Xi Jinping tells Alibaba’s Jack Ma and Chinese tech chiefs to ‘show their talent’

Alibaba’s Jack Ma pictured in 2019.
Jack Ma in 2019. The founder of Alibaba disappeared from public view for months after a 2020 speech in which he was critical of the Chinese government. Photograph: Thibault Camus/AP

China’s president, Xi Jinping, has told businesses to “show their talent” at a meeting of Chinese industry leaders including the Alibaba founder, Jack Ma, as he attempts to halt an economic slump in the world’s second-largest economy.

Xi met Ma, who was at the centre of a crackdown on the tech industry in recent years, as well as the bosses of the electric carmaker BYD, the battery manufacturer CATL, Tencent, Xiaomi, and the founder of Huawei, Ren Zhengfei

The Chinese president was attending a symposium on private enterprises, where he stressed continuity in China’s economic development strategy. He also said its private business had “broad prospects and great promise” to create wealth and opportunity.

China’s governance and the scale of its market give it an inherent advantage in developing new industries, Xi said.

“It is the right time for the majority of private business and entrepreneurs to show their talent,” he was quoted as saying in remarks state media called an “important speech”.

Xi has spearheaded campaigns to increase government control over private industry, particularly in technology, which was considered to be unruly and disruptive as it underwent huge expansion, seemingly unconcerned by the tight state controls around other industries.

But China is now struggling with an economic downturn driven by a housing crisis, stagnant low consumption and high youth unemployment.

The meeting took place at Beijing’s Great Hall of the People, with video on the state broadcaster CCTV on Monday showing Ma standing and applauding as Xi entered a room. Xi, Ren, and BYD’s Wang Chuanfu were filmed giving speeches but no audio or transcripts have been published.

Liang Wenfeng, the founder of DeepSeek, a startup that is threatening to upset the tech world order with its artificial intelligence models, was also present.
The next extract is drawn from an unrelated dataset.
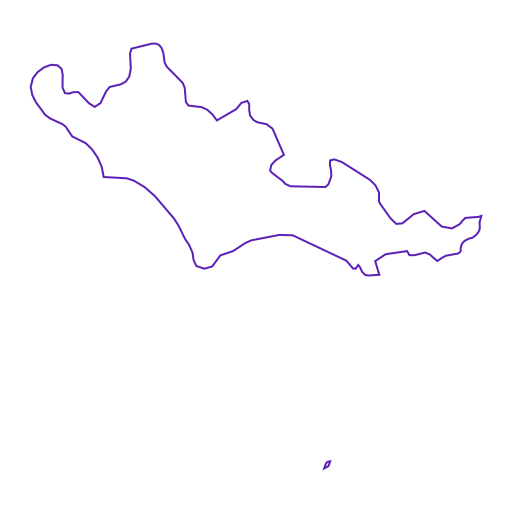 an SVG outline of Latina
{"feature_id": "ITA-5426", "entity_name": "Latina", "entity_type": "Province", "adm_level": 1, "iso_a3": "ITA", "parent_name": "Italy", "parent_adm1": "", "projection": "orthographic", "projection_center": [13.255, 41.249], "detail": "fine", "context": "isolated", "style": "outline", "palette": "violet", "viewbox_px": 512, "rotation_deg": 0, "n_neighbors": 0, "source": "natural_earth", "source_scale": "10m", "svg_char_len": 1979}
<svg xmlns="http://www.w3.org/2000/svg" viewBox="0 0 512 512"><path d="M437.2,261.0L429.6,254.3L425.0,252.5L414.8,255.2L409.5,255.2L407.1,251.1L385.7,254.2L375.2,261.1L379.3,274.8L368.4,275.5L365.1,274.9L361.9,271.5L360.0,267.1L358.2,265.0L355.7,268.6L353.1,268.6L346.4,260.7L292.7,235.3L279.4,234.9L251.5,240.3L245.4,243.0L233.0,251.1L220.4,255.4L212.1,266.5L204.4,268.7L196.3,266.0L193.6,260.1L192.5,252.6L189.1,244.9L185.1,239.0L178.5,225.6L174.0,218.5L154.9,196.1L144.6,187.1L133.8,180.6L126.7,178.3L103.7,177.0L101.7,166.8L97.6,157.5L92.1,149.5L85.8,143.2L72.3,136.5L65.5,126.5L62.2,124.0L50.4,118.6L45.2,114.9L36.1,102.5L32.3,95.1L30.7,87.0L32.9,78.3L37.6,72.1L44.0,67.4L51.1,64.8L57.6,65.3L61.6,69.0L62.7,74.6L62.5,87.4L64.9,93.1L68.9,93.6L73.7,92.1L78.4,92.1L88.9,103.2L94.7,106.9L100.5,103.1L106.1,91.4L109.6,87.0L120.9,84.3L125.8,81.6L129.3,76.5L130.8,68.4L130.0,53.9L131.4,48.7L151.6,43.7L155.8,43.6L159.2,45.0L161.7,48.2L163.4,53.2L164.5,61.9L165.6,64.7L167.0,66.9L182.7,82.9L184.7,87.7L185.9,101.9L188.3,105.5L201.8,107.2L207.3,109.8L212.2,114.2L216.9,120.4L236.3,109.1L241.4,102.9L247.4,100.9L249.2,104.1L249.2,109.8L250.0,115.3L253.3,119.9L257.2,122.2L266.5,124.2L272.5,128.6L283.9,154.8L275.2,160.7L271.3,165.1L270.1,170.7L272.3,173.1L282.1,180.5L285.5,184.0L290.5,186.3L325.5,187.0L328.4,184.3L331.3,176.3L331.1,170.9L329.9,164.9L330.1,160.4L334.3,159.4L341.8,162.0L370.0,179.9L375.5,185.4L379.0,192.5L379.0,201.5L380.5,204.3L390.5,218.3L396.3,223.9L402.3,223.4L413.7,214.2L424.4,210.9L441.8,226.6L451.9,228.4L459.3,224.4L460.9,222.9L462.2,221.0L465.4,217.9L478.4,216.9L481.3,215.9L479.6,222.3L479.8,227.9L479.5,229.6L478.9,231.0L478.1,232.5L477.0,234.0L475.3,235.6L472.5,237.7L469.4,238.5L466.9,239.6L464.2,241.2L462.5,243.0L461.0,246.3L460.7,248.5L460.8,250.5L460.0,252.1L458.2,253.5L446.5,255.6L443.4,257.0L437.2,261.0L437.2,261.0ZM325.7,464.0L327.5,461.8L330.2,461.3L328.4,466.2L324.2,468.4L325.7,464.0Z" fill="none" stroke="#5b21b6" stroke-width="2"/></svg>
The presence of top executives and companies at these high-profile events are typically seen by foreign investors as a sign of the businesses or individuals that are favoured by the government.

The meeting with Ma was closely watched as the billionaire was once the most high-profile target of Chinese regulators, and once disappeared from public view for several months after a speech in 2020 in which he criticised Xi.
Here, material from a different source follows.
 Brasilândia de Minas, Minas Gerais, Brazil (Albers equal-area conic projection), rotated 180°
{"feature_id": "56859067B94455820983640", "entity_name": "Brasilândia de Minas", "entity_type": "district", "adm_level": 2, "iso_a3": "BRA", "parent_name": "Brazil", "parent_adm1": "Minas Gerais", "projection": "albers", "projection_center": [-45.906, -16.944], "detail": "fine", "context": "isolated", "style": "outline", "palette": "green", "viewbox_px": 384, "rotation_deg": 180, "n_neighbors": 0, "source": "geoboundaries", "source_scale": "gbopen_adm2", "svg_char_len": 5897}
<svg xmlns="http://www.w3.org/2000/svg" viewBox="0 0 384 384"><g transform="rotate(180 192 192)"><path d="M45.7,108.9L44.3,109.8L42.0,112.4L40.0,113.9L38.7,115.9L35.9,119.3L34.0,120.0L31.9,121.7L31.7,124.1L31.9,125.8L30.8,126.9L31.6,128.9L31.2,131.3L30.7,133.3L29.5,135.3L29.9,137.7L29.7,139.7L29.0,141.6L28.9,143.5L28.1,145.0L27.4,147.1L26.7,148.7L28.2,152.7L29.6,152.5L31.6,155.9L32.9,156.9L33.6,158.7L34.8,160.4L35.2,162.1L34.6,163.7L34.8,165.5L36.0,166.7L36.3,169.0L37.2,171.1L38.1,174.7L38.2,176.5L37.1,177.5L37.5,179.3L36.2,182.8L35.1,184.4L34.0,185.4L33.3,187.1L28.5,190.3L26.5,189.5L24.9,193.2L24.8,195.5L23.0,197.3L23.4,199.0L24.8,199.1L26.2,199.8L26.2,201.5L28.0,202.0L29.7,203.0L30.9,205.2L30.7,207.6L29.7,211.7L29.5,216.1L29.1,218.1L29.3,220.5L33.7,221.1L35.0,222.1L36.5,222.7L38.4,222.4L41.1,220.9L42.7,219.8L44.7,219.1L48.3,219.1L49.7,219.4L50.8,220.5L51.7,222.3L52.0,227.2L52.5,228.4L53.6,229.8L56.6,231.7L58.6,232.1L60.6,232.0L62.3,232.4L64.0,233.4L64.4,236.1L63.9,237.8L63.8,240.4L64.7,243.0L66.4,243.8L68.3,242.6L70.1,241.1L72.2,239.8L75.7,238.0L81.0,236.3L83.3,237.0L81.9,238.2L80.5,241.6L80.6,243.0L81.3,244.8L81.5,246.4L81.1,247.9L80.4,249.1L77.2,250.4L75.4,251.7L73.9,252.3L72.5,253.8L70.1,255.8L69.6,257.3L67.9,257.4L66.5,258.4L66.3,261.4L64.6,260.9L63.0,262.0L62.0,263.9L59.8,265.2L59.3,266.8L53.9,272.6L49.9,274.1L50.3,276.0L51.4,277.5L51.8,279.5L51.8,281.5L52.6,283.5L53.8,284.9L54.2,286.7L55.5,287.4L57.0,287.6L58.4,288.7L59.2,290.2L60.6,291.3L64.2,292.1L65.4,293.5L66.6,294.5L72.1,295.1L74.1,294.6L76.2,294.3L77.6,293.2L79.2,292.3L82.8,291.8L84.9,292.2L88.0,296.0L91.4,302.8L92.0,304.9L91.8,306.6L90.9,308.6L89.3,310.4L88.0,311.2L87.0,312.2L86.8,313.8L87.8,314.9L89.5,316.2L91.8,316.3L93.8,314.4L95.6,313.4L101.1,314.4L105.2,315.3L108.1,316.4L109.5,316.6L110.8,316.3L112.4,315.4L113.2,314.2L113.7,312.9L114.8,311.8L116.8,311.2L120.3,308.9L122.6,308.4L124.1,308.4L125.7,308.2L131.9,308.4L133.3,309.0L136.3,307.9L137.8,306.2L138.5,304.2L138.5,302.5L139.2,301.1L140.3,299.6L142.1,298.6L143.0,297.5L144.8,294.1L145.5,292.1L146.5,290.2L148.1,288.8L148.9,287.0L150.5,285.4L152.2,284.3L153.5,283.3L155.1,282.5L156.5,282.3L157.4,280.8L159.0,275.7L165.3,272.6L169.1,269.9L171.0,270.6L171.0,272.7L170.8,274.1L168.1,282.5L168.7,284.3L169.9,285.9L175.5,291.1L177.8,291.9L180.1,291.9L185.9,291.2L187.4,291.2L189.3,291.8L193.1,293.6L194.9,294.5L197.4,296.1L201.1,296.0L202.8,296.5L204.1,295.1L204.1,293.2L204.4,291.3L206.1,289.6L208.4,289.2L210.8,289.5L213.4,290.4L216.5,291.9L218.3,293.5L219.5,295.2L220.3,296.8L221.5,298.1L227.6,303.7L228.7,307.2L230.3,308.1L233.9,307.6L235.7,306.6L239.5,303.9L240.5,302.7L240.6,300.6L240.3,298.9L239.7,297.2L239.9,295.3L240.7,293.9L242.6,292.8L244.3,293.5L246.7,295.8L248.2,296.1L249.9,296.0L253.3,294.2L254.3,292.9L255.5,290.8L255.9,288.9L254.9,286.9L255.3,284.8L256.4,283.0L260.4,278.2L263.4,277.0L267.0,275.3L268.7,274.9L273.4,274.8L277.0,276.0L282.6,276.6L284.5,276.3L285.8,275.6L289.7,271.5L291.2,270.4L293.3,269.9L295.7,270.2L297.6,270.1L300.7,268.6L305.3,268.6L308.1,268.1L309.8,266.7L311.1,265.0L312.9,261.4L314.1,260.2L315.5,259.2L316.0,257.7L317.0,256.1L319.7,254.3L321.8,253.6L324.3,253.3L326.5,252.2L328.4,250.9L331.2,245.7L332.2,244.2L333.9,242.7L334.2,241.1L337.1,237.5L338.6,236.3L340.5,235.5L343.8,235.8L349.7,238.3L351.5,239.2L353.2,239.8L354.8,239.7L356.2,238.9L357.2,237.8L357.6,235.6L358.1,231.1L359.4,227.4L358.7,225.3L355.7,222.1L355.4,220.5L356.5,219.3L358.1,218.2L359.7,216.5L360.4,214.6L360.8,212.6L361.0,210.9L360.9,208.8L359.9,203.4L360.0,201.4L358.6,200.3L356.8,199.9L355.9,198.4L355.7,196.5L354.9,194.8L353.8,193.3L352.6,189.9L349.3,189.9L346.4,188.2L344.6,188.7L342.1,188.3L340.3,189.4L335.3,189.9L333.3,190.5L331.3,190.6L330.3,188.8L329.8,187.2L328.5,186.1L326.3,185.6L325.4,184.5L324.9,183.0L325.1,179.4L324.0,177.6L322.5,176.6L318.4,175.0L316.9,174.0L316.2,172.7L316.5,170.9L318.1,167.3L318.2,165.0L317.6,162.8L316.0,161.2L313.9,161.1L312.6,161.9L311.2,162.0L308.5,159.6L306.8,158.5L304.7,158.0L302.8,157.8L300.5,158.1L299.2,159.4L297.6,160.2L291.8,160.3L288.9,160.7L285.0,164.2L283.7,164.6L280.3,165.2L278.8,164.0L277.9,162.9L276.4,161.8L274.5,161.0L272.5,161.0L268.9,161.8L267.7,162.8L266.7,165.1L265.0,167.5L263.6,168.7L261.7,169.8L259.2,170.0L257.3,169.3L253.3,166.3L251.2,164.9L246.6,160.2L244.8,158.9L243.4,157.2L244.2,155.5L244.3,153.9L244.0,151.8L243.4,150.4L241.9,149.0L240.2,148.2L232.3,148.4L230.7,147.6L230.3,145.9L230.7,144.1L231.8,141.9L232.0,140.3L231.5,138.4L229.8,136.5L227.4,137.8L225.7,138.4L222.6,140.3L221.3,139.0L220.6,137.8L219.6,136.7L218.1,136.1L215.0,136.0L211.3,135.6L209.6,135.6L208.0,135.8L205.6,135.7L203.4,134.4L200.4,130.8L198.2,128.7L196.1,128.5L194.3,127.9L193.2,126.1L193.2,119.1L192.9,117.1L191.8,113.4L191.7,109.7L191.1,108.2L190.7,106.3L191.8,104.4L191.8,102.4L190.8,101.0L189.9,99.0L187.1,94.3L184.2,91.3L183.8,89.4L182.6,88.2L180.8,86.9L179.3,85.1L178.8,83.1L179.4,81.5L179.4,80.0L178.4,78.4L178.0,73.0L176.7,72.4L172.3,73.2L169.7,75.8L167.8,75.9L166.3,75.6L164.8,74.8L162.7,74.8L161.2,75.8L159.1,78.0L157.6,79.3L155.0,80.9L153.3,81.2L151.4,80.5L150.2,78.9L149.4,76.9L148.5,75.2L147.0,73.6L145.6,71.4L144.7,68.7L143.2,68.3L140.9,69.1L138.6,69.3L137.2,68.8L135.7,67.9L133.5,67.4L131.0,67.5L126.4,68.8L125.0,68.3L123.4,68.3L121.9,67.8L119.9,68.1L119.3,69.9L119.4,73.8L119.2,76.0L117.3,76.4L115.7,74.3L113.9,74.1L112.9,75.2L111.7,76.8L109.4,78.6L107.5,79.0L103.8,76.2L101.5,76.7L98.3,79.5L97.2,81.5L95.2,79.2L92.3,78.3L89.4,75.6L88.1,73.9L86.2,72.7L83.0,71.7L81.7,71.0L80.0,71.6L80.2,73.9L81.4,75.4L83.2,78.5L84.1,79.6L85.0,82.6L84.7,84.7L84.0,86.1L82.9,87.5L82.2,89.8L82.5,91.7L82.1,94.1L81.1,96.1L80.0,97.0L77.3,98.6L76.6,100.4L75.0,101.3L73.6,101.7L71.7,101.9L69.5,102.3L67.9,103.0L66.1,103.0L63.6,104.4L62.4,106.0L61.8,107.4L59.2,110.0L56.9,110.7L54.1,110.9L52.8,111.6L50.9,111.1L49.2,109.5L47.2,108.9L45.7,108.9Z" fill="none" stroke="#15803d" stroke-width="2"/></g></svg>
Investors on Monday were scouring pictures and footage of the meeting to spot top bosses and trading accordingly.

Executives from two of the Chinese tech industry’s biggest players – ByteDance, the parent company of TikTok, and Baidu, which specialises in search and AI – did not attend, Reuters reported.

Baidu shares fell by more than 8% – the largest loser on the Hang Seng index – after no top executive was spotted. However, reports of Xi’s visit to the symposium, which first emerged on Friday, helped spur gains in Asian markets as it raised hopes of renewed support in China’s private tech sector, which has been targeted by rounds of government crackdowns in the last few years.

The tightly choreographed pro-business rally reflected policymakers’ concern about a slowdown in growth and efforts by the US to limit China’s technological development, analysts said.

Xi’s move to gather business leaders underscores the importance of private-sector innovation for China to gain ground in technology, they said.

“It’s a tacit acknowledgment that the Chinese government needs private-sector firms for its tech rivalry with the US,” said Christopher Beddor, the deputy China research director at Gavekal Dragonomics in Hong Kong. “The government has no choice but to support them if it wants to compete with the US.”